Tennessee State University has hired Rev. Al Sharpton as a "Distinguished Guest Lecturer."
Among the progressive activitist's duties will be teaching "political science grounded in social justice."
Haley Worth | Minnesota Campus Correspondent
Sunday, December 13, 2020 5:04 PM
Tennessee State University announced it has hired MSNBC host and progressive activist Rev. Al Sharpton as a Distinguished Guest Lecturer.
Beginning in January 2021, Sharpton will teach “in the area of political science grounded in social justice during the academic term.” Tennessee State University President Glenda Glover said that Sharpton has been an important part of shaping history.
The announcement of Sharpton’s new position posted on the university's website calls him an “icon,” who “brings wealth” to politics.

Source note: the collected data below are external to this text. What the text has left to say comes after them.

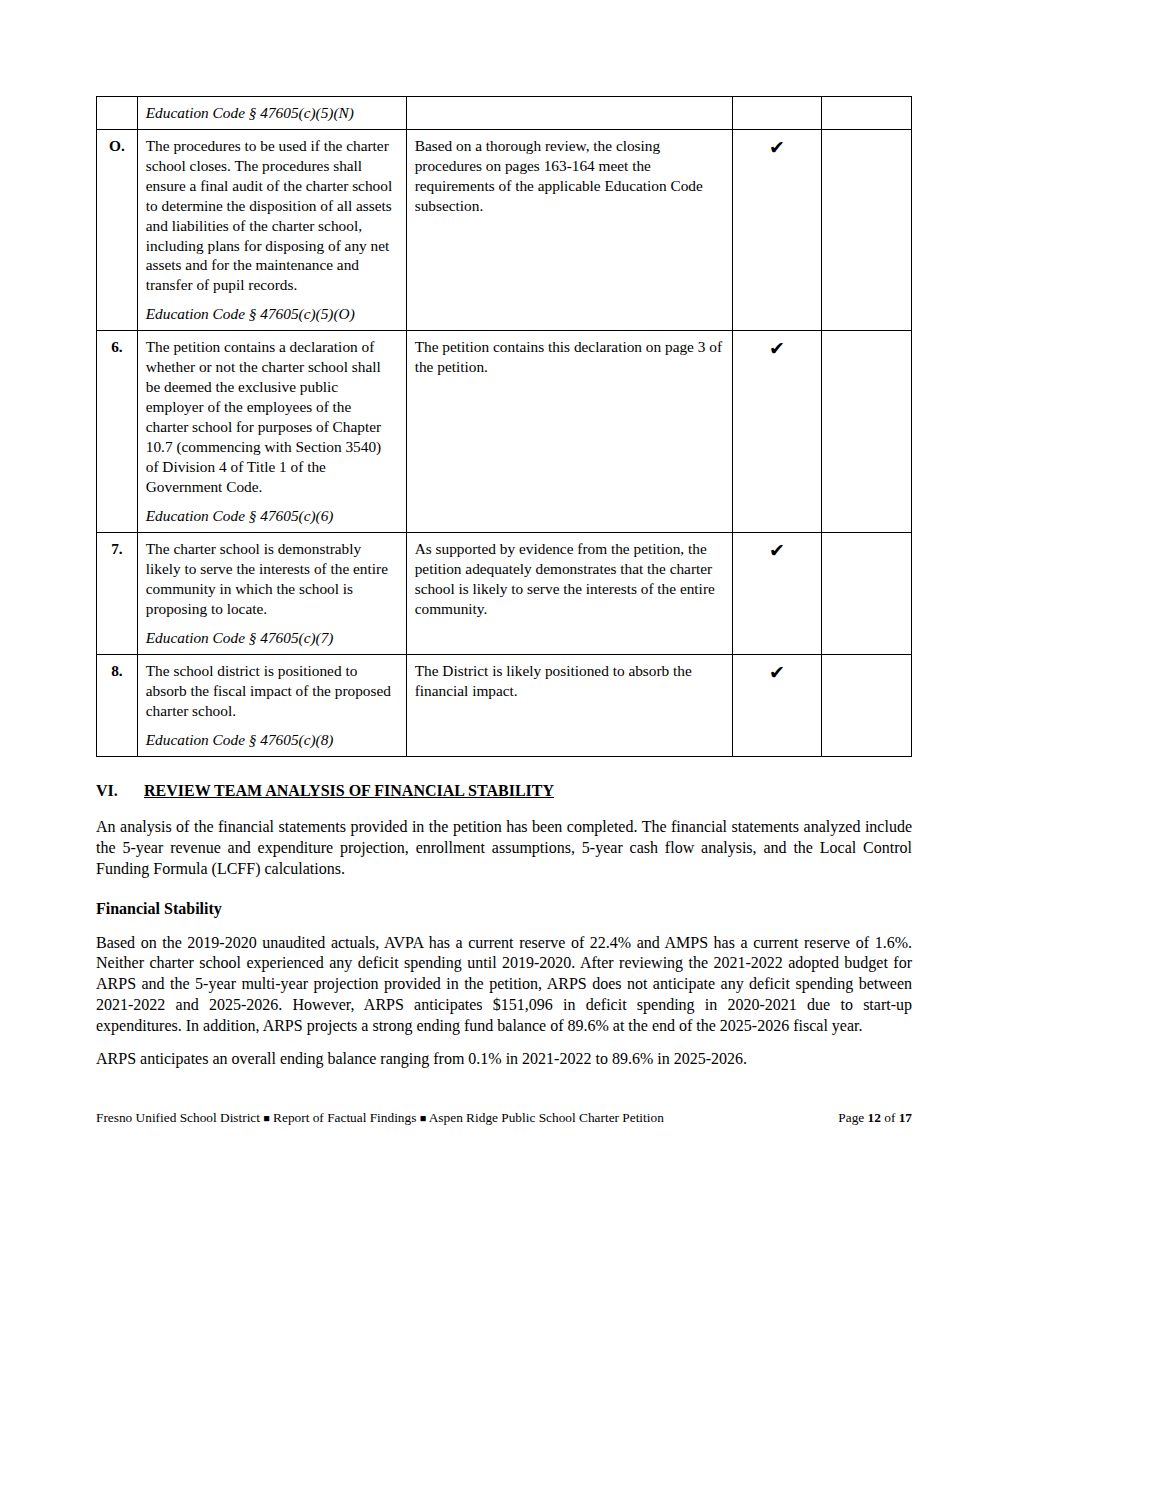| | Education Code § 47605(c)(5)(N) | | | |
| O. | The procedures to be used if the charter school closes. The procedures shall ensure a final audit of the charter school to determine the disposition of all assets and liabilities of the charter school, including plans for disposing of any net assets and for the maintenance and transfer of pupil records. Education Code § 47605(c)(5)(O) | Based on a thorough review, the closing procedures on pages 163-164 meet the requirements of the applicable Education Code subsection. | ✔ | |
| 6. | The petition contains a declaration of whether or not the charter school shall be deemed the exclusive public employer of the employees of the charter school for purposes of Chapter 10.7 (commencing with Section 3540) of Division 4 of Title 1 of the Government Code. Education Code § 47605(c)(6) | The petition contains this declaration on page 3 of the petition. | ✔ | |
| 7. | The charter school is demonstrably likely to serve the interests of the entire community in which the school is proposing to locate. Education Code § 47605(c)(7) | As supported by evidence from the petition, the petition adequately demonstrates that the charter school is likely to serve the interests of the entire community. | ✔ | |
| 8. | The school district is positioned to absorb the fiscal impact of the proposed charter school. Education Code § 47605(c)(8) | The District is likely positioned to absorb the financial impact. | ✔ | |
VI. REVIEW TEAM ANALYSIS OF FINANCIAL STABILITY
An analysis of the financial statements provided in the petition has been completed. The financial statements analyzed include the 5-year revenue and expenditure projection, enrollment assumptions, 5-year cash flow analysis, and the Local Control Funding Formula (LCFF) calculations.
Financial Stability
Based on the 2019-2020 unaudited actuals, AVPA has a current reserve of 22.4% and AMPS has a current reserve of 1.6%. Neither charter school experienced any deficit spending until 2019-2020. After reviewing the 2021-2022 adopted budget for ARPS and the 5-year multi-year projection provided in the petition, ARPS does not anticipate any deficit spending between 2021-2022 and 2025-2026. However, ARPS anticipates $151,096 in deficit spending in 2020-2021 due to start-up expenditures. In addition, ARPS projects a strong ending fund balance of 89.6% at the end of the 2025-2026 fiscal year.
ARPS anticipates an overall ending balance ranging from 0.1% in 2021-2022 to 89.6% in 2025-2026.
Fresno Unified School District ■ Report of Factual Findings ■ Aspen Ridge Public School Charter Petition Page 12 of 17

Glover expressed the university’s excitement, stating that Sharpton will be able to provide insight for the students: “We are excited to have the Rev. Al Sharpton, a civil rights icon, serve as a distinguished guest lecturer at our university.”
“His presence means our students will be able to engage with a piece of history at a time when his insight is more relevant than ever before," she added.
Glover added that he has helped shape history and that his role at the university will be a great opportunity for students to learn.
“Not only does Rev. Sharpton know American history and the role African Americans have played to shape that history, he has been an intricate piece of it as well. This will be an amazing opportunity for our students to learn from an individual who comes from the pages of the history books they are reading, and to gain knowledge directly from the source," Glover continued.
Sharpton stated he is honored to be a part of the university and will discuss issues that affect the Black community in class.
“The course I will teach will examine political science and social justice from the lens of recent cases—many of which I have directly worked on as a civil rights leader and it will look at shifting politics in the new administration relating to issues directly impacting Black communities," Sharpton said.
In the late 1980s, Sharpton spoke in support of Tawana Brawley case, a woman who accused a group of white men of kidnap and rape. Brawley, who also accused the men of writing racial slurs on her body, was dismissed by a grand jury when they determined she fabricated the story. In 1998, county prosecutor Steven Pagones won a $65,000 defamation lawsuit against Sharpton, who had accused him of being one of the attackers.
Director of Research at the National Association of Scholars discussed the university hiring Sharpton with Campus Reform stating, “Steven Pagones successfully sued Al Sharpton for defaming his character in the course of perpetrating the Tawana Brawley rape hoax. Sharpton has never apologized to Pagones. Sharpton is morally responsible for inciting Roland Smith to murder seven people at Freddy's Fashion Mart--although he managed to avoid legal liability.
“Any American organization that allows Sharpton to be associated with it, without condemning him for his reprehensible behavior, itself deserves the severest moral condemnation. Tennessee State University (TSU) has now joined MSNBC and the Democratic Party, among other American organizations, in this roster of shame. The only silver lining of TSU's action is that it allows Tennessee's taxpayers to know what the higher education establishment means by ‘political science grounded in social justice.’”
Campus Reform reached out to TSU for comment but was referred to the announcement on the school's website.